Every achievement got qualified with “considering where you were” or “after everything you put us through.” I thought I was showing how proud I was of his growth. Instead, I was constantly reminding him that I still saw him as that lost kid, not the man he’d become.
4. I compared them to each other
“Why can’t you be more like your sister?” might be the most damaging sentence I ever repeated. Each of my kids is brilliantly unique, but I spent years trying to mold them into copies of whoever was doing “best” at the moment.
This created competition where there should have been support. It made them resent each other’s successes. Worse, it made them feel like my love was conditional, based on their achievements relative to their siblings. What kind of father does that?
5. I dismissed their interests if they weren’t mine
My youngest loves art. Always has. She’d show me her paintings, and I’d give them a quick glance before asking about her “real” job. My son got into craft beer brewing, and I called it a waste of money. My eldest discovered marathon running in her forties, and I lectured her about joint damage.
Marcus Aurelius once wrote, “We have the power to hold no opinion about a thing.” I had the power to just celebrate their joy, but instead I felt compelled to judge everything through my narrow lens of what mattered.
6. I refused to apologize properly
When I did occasionally recognize I’d messed up, my apologies came wrapped in excuses. “I’m sorry, but you have to understand…” or “I apologize if you took it that way…” These weren’t apologies. They were defensive maneuvers.
Real apologies require vulnerability. They require admitting you were wrong without qualification. They require changing the behavior afterward. I failed on all counts, and each fake apology just added another brick to the wall between us.
7. I made them responsible for my happiness
After retirement, I put the entire weight of my emotional wellbeing on their shoulders. If they didn’t call, I was depressed. If they couldn’t visit, I was devastated.

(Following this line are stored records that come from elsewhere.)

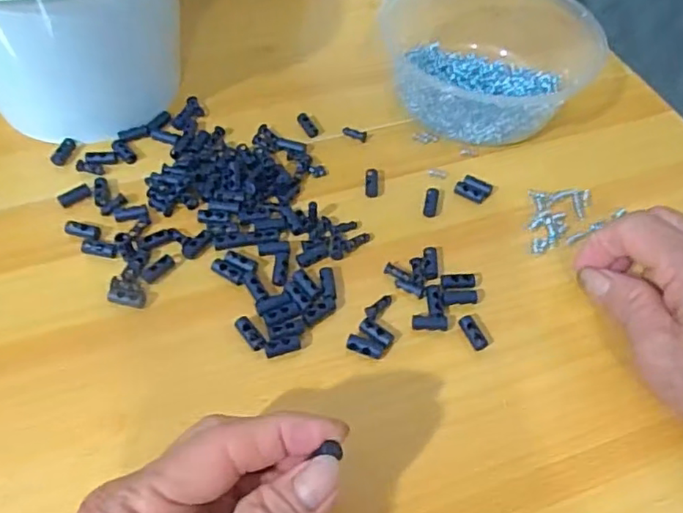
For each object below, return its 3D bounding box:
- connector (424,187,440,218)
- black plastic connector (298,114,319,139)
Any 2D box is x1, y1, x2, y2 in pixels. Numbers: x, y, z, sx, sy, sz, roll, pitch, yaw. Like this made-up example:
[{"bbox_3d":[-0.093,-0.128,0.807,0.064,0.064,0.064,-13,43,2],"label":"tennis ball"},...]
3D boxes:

Every interaction became heavy with my needs and expectations.
Nobody wants to call someone who makes them feel guilty for not calling more. Nobody wants to visit someone who makes the visit about their loneliness. I turned myself into an emotional burden instead of a source of support.
8. I never learned to respect their boundaries
When my eldest asked me not to give advice about her marriage, I ignored it. When my son requested we not discuss politics, I brought it up anyway. When my youngest said she needed space during a difficult time, I showed up at her door.
I told myself I was being loving, being involved, being a good father. But love without respect isn’t love at all. It’s control. And nobody wants to spend time with someone who can’t respect their clearly stated boundaries.
Final thoughts
Writing this feels like performing surgery on myself without anesthesia. But maybe that’s what growth feels like at 71. I’ve started meditating recently, and it’s helped me sit with these uncomfortable truths instead of deflecting them.
I can’t undo the past decades, but I can change how I show up now. Every time I bite my tongue instead of offering advice, every time I actually listen, every time I respect a boundary, I hope I’m slowly dismantling that wall I built.
Maybe my kids will never visit from joy instead of obligation. Maybe that ship has sailed. But at least now I understand why, and that understanding is the first step toward being the father they deserved all along.